I’m at the vet with a sick dog right now, but I’ll grab this matchbox and throw up a rig I made based on tony lyon’s Nuke gizmo to match blacks (that works best with hypot)
Instead of simply adding (A+BA+BA+B) or screening, it adds the energy of the two signals (like a vector length). It works well with floating/over-range values (>1).
Great for lights/reflections/glows: it can feel “punchy” without washing out as aggressively as Add/Screen.
There seems to be a misunderstanding here.
The signal, as in the value of a (channel of) pixel in linear colour-spaces is proportional to the optical energy collected by photographic detector; or inversely, the output power of a picture element of a screen.
Physically, the base quantity would be the electromagnetic field, which for optical purposes, we can model though solely the electric field E=E(r, t), where r is the (three-dimensional) space-vector, and t is time.

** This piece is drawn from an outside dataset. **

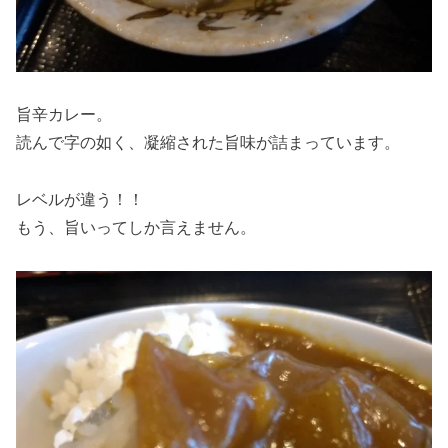
旨辛カレー。
読んで字の如く、凝縮された旨味が詰まっています。
レベルが違う！！
もう、旨いってしか言えません。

For planar waves of E (and superpositions of which) parallel to the detector of surface A, and shutter from t0 to t1, we measure the radiant energy Q itself the time- [t0, t1], and space A -integral over ½ε0E2.
If now E=E1+E2, we get the total radiant energy Q=Q1+Q2 (as if calculated for the individual electric fields), plus the amount from the mixed terms E1E2. The latter is effectively the (positive or negative) degree of correlation, and over the time-integral will vanish for uncorrelated E1 and E2 .
Hence, for such fields, or sources/images/…, the addition of pixel values (in scene-linear spaces) is the physically correct blending operation.
The square-root of sum of squares (hypot) would be correct if we instead dealt in terms of amplitudes of (uncorrelated) electric fields, which in itself would bring a lot of other caveats with it, in addition to the innate ones - like hypot as the nonlinear operation it is, being dependent on the colour-space itself (mixing under different primaries would yield different absolute colours).
But for artistic purposes, naturally, it’s fair game.